Dalkeith residents have been asked to submit their significant memories of places or people in the town, and dozens will then become permanent memorials on Dalkeith’s heritage trail.

It could see a plaque put up in memory of the first dance Sandra McLean shared with her husband-to-be Alan in the town’s Corn Exchange in June 1962.

A memorial to the time Dionne Telfer, now 16, lost her mum in Woolworths as a young child could go on display at the building where the store once stood, and the site where Craig McKinney, then an apprentice engineer, connected phone lines could also be commemorated.

Leith-based artist Susan Grant has organised the project, called I Woz Here Dalkeith. She has been to primary schools as well as old people’s homes to find a wide selection of stories.

Ms Grant said: “The idea is to elevate everyday memories. We’ve had people telling us about meeting spouses at local drinking halls, memories of buying pies from shops that closed long ago, and one of the children told us about a time he was pulled through the street in the snow on a sledge. One of my favourites was the story of someone’s great-grandfather who used to manage the cinema and take his dog on the bus to work with him. He would send the dog home on the bus alone and the driver would make sure it got off at the right stop.”
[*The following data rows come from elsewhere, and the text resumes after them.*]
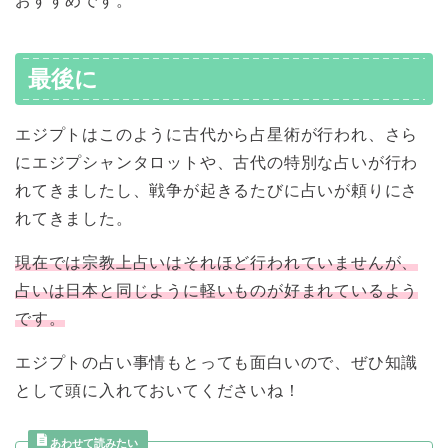
おすすめです。
最後に
エジプトはこのように古代から占星術が行われ、さら
にエジプシャンタロットや、古代の特別な占いが行わ
れてきましたし、戦争が起きるたびに占いが頼りにさ
れてきました。
現在では宗教上占いはそれほど行われていませんが、
占いは日本と同じように軽いものが好まれているよう
です。
エジプトの占い事情もとっても面白いので、ぜひ知識
として頭に入れておいてくださいね！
The 35-year-old, who is currently artist-in-residence for Midlothian Council, added: “We’ve got to get planning permission but the plaques will be permanent. Some, if not all of them, will be blue. We’ve been working with ideas to explore identity, and I’ve always liked the idea of subverting the Blue Plaque scheme.”

So far, around 150 memories have been submitted. Peter Laidlaw, 77, from The Braids, has contributed his recollections of going to the shows as a small boy. “For many years after the war, the shows were a big thing in Dalkeith, they had roundabouts and swings and music,” he said. “At the time we had known nothing but austerity, and this was something completely new, we had never seen something like this before – it was like being at Las Vegas.”
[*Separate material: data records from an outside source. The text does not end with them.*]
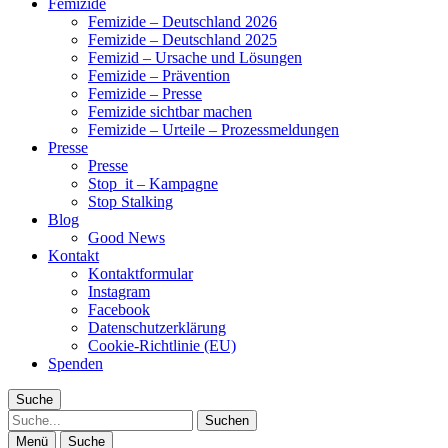
Femizide
Femizide – Deutschland 2026
Femizide – Deutschland 2025
Femizid – Ursache und Lösungen
Femizide – Prävention
Femizide – Presse
Femizide sichtbar machen
Femizide – Urteile – Prozessmeldungen
Presse
Presse
Stop_it – Kampagne
Stop Stalking
Blog
Good News
Kontakt
Kontaktformular
Instagram
Facebook
Datenschutzerklärung
Cookie-Richtlinie (EU)
Spenden
Suche
Suche
Menü
Suche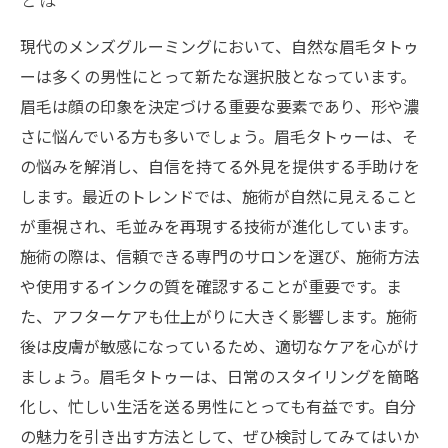
現代のメンズグルーミングにおいて、自然な眉毛タトゥ
ーは多くの男性にとって新たな選択肢となっています。
眉毛は顔の印象を決定づける重要な要素であり、形や濃
さに悩んでいる方も多いでしょう。眉毛タトゥーは、そ
の悩みを解消し、自信を持てる外見を提供する手助けを
します。最近のトレンドでは、施術が自然に見えること
が重視され、毛並みを再現する技術が進化しています。
施術の際は、信頼できる専門のサロンを選び、施術方法
や使用するインクの質を確認することが重要です。ま
た、アフターケアも仕上がりに大きく影響します。施術
後は皮膚が敏感になっているため、適切なケアを心がけ
ましょう。眉毛タトゥーは、日常のスタイリングを簡略
化し、忙しい生活を送る男性にとっても有益です。自分
の魅力を引き出す方法として、ぜひ検討してみてはいか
Agnes Wright Marshall, who grew up Dalkeith in the 1920s and became one of the first women to play football in Scotland, representing her country as well as Leith-based Lady Dynamos, may receive a memorial.

St Nicholas Church Hall, where “record hops” were held before the advent of the discos, has also been put forward.

The project is supported by Midlothian Council’s Arts and Creativity team, Dalkeith Townscape Heritage Initiative, Creative Scotland Lottery, Heritage Lottery Fund, Dalkeith Business Renewal and Historic Scotland.

It is hoped that between 20 and 30 plaques will be put up by the end of the year. Anyone who wishes to submit a memory can do so at www.iwozheredalkeith.com

An inspiration

The Blue Plaque scheme was founded in London in 1866 and has inspired many imitations across the world.

It commemorates the link between notable historic figures and the buildings in which they lived and worked.

Robert Louis Stevenson has a plaque at his former home in Hampstead, close to the ex-residence of another of Edinburgh’s sons, Alastair Sim, where a plaque was unveiled in 2008.